Throughout the prior art, metal gate integration has proven difficult to achieve in a conventional process flow for MOS transistors. Most metal gate materials interact with the gate dielectric during the high temperature processing needed for source/drain (S/D) junction activation anneals. The need to keep the metal gate stack from receiving high temperature anneals has lead to the development of the “gate last” or “replacement gate” process for which the gate stack is fabricated last and remains below 500° C. during subsequent processing. Although the prior art replacement gate process increases the number of material choices for a metal gate, the process complexity and cost increases.
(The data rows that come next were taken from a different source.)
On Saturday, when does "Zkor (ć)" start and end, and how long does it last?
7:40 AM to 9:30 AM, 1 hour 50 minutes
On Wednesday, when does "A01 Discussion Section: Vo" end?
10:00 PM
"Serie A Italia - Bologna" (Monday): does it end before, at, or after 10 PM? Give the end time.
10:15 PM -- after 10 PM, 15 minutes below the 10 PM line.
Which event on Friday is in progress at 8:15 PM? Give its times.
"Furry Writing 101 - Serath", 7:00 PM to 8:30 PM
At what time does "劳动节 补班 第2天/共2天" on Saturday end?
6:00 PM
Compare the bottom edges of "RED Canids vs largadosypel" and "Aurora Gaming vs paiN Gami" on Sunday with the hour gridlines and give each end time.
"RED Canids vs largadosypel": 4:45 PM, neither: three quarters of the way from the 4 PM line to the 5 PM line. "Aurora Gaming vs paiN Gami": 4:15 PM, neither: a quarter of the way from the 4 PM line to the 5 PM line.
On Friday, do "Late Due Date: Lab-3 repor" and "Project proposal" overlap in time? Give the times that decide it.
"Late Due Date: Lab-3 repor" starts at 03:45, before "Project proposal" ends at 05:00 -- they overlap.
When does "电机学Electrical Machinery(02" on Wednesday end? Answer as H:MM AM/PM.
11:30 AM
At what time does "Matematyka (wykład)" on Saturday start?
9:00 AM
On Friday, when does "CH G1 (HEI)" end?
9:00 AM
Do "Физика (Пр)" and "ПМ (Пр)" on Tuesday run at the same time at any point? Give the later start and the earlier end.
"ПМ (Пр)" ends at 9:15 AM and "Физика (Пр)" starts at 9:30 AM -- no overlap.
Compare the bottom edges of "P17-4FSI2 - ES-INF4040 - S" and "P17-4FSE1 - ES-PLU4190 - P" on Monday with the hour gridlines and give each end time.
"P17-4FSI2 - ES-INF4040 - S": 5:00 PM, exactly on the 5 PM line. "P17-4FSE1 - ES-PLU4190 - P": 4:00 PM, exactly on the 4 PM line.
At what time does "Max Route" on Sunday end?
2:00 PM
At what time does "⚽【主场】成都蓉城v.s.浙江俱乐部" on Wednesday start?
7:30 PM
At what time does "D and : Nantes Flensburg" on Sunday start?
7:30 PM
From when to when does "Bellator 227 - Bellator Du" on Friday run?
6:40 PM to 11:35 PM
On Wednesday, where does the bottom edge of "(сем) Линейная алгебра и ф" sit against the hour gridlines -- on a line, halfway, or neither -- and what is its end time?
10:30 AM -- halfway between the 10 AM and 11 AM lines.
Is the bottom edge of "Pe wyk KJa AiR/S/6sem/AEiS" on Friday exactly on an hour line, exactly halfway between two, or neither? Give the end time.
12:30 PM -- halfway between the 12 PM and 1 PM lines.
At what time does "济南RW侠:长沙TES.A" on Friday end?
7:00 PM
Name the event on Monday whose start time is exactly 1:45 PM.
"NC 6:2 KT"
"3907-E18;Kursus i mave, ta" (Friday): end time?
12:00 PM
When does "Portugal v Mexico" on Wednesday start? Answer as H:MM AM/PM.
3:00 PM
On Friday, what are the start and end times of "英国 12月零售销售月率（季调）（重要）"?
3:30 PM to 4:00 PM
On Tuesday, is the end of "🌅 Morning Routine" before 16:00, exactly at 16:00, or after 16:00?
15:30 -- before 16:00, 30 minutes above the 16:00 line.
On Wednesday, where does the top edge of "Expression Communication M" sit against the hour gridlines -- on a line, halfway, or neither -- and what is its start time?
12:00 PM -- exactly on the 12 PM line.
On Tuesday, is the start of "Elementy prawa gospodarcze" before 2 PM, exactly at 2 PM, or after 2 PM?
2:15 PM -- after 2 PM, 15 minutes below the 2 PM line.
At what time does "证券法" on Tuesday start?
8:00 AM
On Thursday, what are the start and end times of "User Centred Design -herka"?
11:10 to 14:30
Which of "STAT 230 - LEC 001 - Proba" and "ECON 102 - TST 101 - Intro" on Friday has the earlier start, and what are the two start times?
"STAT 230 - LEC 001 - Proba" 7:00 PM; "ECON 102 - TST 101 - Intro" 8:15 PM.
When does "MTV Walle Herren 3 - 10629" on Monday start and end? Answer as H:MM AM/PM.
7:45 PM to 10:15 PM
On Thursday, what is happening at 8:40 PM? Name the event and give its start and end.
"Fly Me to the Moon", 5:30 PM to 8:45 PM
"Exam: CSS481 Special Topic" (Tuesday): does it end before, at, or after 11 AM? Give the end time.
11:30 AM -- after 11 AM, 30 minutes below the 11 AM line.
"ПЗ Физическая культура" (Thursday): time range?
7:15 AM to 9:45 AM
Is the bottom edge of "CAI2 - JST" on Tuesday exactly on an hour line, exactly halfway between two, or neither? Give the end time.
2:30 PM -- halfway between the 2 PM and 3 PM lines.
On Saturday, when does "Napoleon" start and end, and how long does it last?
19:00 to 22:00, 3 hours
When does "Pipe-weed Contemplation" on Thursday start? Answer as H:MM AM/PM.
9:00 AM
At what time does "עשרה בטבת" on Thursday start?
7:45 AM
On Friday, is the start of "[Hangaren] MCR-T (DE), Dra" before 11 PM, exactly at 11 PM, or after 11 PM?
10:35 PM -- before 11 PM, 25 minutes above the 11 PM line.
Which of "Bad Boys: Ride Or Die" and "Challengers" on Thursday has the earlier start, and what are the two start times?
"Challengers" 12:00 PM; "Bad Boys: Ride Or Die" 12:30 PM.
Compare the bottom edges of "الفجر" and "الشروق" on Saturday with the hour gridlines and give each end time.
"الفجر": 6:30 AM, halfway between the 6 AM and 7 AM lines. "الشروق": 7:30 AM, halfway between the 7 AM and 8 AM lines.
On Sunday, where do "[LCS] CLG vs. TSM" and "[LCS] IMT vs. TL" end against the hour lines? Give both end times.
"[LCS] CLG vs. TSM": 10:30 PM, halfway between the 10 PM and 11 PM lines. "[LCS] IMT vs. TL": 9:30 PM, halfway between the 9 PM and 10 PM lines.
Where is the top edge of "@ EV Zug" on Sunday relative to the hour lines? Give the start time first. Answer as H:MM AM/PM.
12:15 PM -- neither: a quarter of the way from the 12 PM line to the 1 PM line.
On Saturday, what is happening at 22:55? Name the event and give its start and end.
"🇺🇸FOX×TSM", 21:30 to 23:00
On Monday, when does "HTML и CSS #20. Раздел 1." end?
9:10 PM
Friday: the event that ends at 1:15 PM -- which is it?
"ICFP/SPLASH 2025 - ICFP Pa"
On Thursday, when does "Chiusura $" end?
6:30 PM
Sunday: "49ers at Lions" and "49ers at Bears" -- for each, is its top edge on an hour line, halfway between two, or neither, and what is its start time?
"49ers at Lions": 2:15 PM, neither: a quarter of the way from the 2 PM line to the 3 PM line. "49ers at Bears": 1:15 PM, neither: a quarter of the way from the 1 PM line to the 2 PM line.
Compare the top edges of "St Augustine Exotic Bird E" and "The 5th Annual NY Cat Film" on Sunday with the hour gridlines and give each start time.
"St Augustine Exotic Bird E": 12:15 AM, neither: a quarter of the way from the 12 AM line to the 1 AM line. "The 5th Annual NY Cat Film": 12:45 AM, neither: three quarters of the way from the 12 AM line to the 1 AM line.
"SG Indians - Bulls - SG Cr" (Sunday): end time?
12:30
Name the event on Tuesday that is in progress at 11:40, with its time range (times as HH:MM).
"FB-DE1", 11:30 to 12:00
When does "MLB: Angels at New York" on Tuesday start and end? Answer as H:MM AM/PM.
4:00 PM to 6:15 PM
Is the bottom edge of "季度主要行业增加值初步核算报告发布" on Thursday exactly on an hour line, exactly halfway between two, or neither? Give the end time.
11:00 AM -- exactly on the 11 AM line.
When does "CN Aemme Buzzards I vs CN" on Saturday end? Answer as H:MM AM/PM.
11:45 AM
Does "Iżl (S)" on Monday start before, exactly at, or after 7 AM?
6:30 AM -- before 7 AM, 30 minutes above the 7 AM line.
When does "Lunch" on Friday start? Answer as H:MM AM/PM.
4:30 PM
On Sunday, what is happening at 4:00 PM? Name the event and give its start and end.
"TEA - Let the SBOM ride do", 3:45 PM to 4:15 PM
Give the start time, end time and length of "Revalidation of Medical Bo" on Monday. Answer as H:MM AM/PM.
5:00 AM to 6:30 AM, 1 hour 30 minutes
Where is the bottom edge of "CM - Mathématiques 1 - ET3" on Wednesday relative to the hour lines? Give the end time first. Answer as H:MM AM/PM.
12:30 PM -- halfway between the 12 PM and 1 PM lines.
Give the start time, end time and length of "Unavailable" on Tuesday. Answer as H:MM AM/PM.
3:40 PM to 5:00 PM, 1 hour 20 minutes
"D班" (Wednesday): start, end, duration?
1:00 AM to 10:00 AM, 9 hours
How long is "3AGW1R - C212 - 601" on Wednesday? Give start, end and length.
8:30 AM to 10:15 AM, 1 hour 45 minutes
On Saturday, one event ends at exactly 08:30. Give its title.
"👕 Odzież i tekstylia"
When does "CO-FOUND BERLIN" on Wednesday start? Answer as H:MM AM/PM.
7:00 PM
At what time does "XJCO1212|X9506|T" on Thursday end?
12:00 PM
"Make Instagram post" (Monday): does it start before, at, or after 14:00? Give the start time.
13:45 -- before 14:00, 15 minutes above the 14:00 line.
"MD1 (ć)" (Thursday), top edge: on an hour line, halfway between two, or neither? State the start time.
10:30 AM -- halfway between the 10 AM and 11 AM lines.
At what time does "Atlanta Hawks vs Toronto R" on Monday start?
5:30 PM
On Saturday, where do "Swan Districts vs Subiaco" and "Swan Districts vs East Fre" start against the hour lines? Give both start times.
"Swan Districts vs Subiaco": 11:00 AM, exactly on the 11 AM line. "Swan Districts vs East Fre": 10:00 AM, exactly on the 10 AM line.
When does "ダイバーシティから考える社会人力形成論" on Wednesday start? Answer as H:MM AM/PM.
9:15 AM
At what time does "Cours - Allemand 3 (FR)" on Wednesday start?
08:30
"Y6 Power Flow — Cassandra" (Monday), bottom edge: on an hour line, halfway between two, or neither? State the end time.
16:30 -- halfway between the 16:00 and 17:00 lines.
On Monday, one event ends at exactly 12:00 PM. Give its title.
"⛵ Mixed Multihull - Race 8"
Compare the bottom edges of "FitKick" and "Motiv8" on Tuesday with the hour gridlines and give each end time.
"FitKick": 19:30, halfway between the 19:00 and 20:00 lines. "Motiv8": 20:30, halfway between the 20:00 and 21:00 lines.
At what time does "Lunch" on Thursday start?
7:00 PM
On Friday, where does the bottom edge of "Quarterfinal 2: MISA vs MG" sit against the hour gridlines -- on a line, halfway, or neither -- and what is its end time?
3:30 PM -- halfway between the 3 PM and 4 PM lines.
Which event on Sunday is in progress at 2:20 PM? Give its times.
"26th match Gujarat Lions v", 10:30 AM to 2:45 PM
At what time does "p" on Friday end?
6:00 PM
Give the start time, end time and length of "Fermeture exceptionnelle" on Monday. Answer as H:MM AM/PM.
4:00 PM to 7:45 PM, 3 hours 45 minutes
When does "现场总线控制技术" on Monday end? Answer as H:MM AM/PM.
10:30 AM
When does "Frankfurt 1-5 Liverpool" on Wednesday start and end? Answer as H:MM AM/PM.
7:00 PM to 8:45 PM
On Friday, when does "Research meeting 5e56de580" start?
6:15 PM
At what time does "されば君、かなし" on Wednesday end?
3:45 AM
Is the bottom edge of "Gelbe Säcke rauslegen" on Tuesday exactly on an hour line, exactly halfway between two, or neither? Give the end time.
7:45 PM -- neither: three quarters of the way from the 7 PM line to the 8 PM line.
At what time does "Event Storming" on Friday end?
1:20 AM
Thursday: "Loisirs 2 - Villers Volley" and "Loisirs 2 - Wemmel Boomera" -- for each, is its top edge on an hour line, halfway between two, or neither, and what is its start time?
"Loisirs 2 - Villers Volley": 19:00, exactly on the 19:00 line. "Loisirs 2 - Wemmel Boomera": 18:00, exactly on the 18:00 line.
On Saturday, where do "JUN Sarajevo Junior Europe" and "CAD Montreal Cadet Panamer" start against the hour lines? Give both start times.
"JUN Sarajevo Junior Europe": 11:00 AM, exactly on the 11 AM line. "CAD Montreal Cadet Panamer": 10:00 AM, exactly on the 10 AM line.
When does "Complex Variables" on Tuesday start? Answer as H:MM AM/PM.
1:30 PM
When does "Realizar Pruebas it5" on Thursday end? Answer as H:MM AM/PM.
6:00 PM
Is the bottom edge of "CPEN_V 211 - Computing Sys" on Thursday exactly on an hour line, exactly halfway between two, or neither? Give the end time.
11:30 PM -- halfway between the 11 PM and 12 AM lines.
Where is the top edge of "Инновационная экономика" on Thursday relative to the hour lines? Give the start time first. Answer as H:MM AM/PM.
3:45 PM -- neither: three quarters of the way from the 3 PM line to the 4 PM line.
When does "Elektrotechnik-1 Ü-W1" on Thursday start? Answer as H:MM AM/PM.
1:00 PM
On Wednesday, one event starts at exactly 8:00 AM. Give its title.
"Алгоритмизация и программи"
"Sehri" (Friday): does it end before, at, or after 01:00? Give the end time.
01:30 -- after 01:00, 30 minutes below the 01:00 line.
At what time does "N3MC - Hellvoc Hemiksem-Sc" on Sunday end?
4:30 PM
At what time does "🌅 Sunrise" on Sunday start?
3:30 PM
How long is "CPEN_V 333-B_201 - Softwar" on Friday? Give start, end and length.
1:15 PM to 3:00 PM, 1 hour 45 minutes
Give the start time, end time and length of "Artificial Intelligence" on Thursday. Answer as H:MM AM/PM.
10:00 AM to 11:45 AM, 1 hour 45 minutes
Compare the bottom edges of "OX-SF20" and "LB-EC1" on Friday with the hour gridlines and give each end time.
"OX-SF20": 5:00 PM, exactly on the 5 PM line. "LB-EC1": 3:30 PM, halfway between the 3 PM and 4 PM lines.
It is known in the prior art to form self-aligned silicided metal gates by reacting polycrystalline silicon with a metal. For example, the prior art process begins with providing a precursor structure that includes a semiconductor substrate having one or more patterned gate regions separated from each other by one or more isolation regions, each gate region containing at least a gate dielectric and a polysilicon gate conductor. Dielectric cap and spacer structures can be respectively formed on top of and along sidewalls of each gate region as well. Subsequently, source/drain implants are performed to form source and drain regions, during which the polysilicon gate conductor is protected by the dielectric cap and spacer. Next, the dielectric cap is non-selectively removed from the top of each gate region, and then a silicide metal, such as Ni or Co, is deposited on the entire structure. An optional oxygen diffusion barrier layer can be formed atop the silicide metal, and then annealing is performed to cause reaction between the polysilicon and the silicide metal in both the gate region and the source and drain regions. Depending on the metal, a low resistivity metal silicide can be formed by utilizing a single annealing step. After the single anneal, any unreacted metal and the optional oxygen diffusion barrier is removed, and if needed, a second annealing step may be performed to form a low resistivity metal silicide. In such a manner, the salicidation process described above simultaneously forms a fully silicided metal gate and metal silicide surface layers in the source/drain regions.
This prior art process does not allow independent salicidation of the gate region and the source/drain regions, and it can only form metal silicide gates and source/drain surface metal silicide layers of approximately the same thickness, i.e., about 100 nm. However, the gate region and the source/drain regions typically have significantly different silicide requirements. Specifically, the source/drain surface metal silicide layers should be relatively thin (e.g., about 20 nm) to prevent source/drain punchthrough, while the metal silicide gate is typically much thicker.
Therefore, the thick source/drain surface metal silicide layers formed by the above described prior art process can be problematic for a few reasons. First, the silicide can extend underneath the gate region, thereby shorting the device. Secondly, the thick source/drain metal silicide can also be problematic given the recess of the isolation regions of the device caused by the non-selective removal of the dielectric cap from the gate region. Specifically, the silicide in the prior art process can short across devices separated by narrow isolation regions. Thirdly, the thick silicide may consume the silicon in the extension regions under the spacers leading to poor device performance.
Hence, there is a continuing need for improved methods that produce a thick and fully silicided metal gate and a much thinner source/drain silicide.